In fact, it’s been a thing of the past for a few years now. They haven’t had a player get arrested since former linebacker Kaluka Maiava, and his brother were arrested for beating up a couple of men at a bar in Maui—and that was back in 2014!

The Raiders have gone without a single player getting arrested since 2014, the longest streak in the NFL. It’s no longer mug shots and perp walks for the Raiders. It’s graduation and charity work.

“These are the new Raiders where we have educational platforms, where our guys are going back to school, where our guys are establishing businesses. We want young people in Las Vegas, student-athletes, to know that character counts with us. It really is important to us,” Raiders director of player engagement Lamonte Winston said in the Las Vegas Review-Journal.

They couldn’t have found a better person to personify this new mentality than Derek Carr. The newly-minted highest paid player in NFL history isn’t talking about getting a bigger house or buying a fleet of sports cars with his newly acquired wealth. He’s talking about the good he can do with it and donating to his church.

“The exciting thing for me money-wise, honestly, is this money’s going to help a lot of people,” Carr said. “I’m very thankful to have it, that it’s in our hands because it’s going to help people not only in this country but in a lot of countries around the world. That’s what’s exciting for me.”
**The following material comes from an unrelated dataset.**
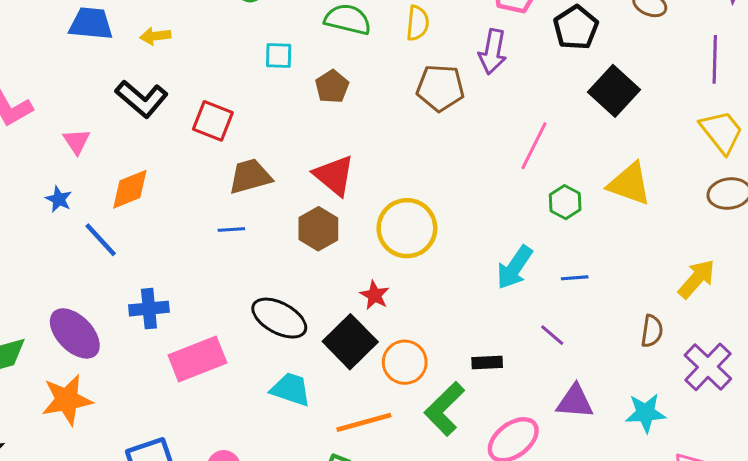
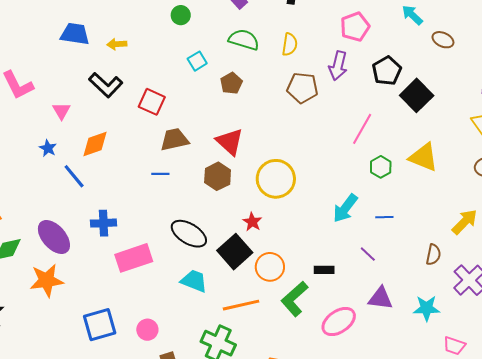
black pentagon: (576, 28) -> (387, 71), moved
cyan square: (279, 55) -> (197, 61), turned -36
Is this the kind of thing Lyle Alzado, Jack Tatum, or George Atkisson would have done? They were too busy inflicting pain upon their opponents and instilling fear in the hearts of those who dared take the field against them.

Via @raiders_fanly

While they may be behaving off the field, on the field they are penalized way too often. They led the NFL in penalty yards last season (146 penalties for 1246 yards; second place— the Jacksonville Jaguars with 129 penalties for 1178 yards). Oakland also tied for second for most unnecessary roughness penalties with ten.

So, on the field, they remain a mean-spirited bunch of guys. But off of it—they are the kind of guys you don’t mind dating your sister.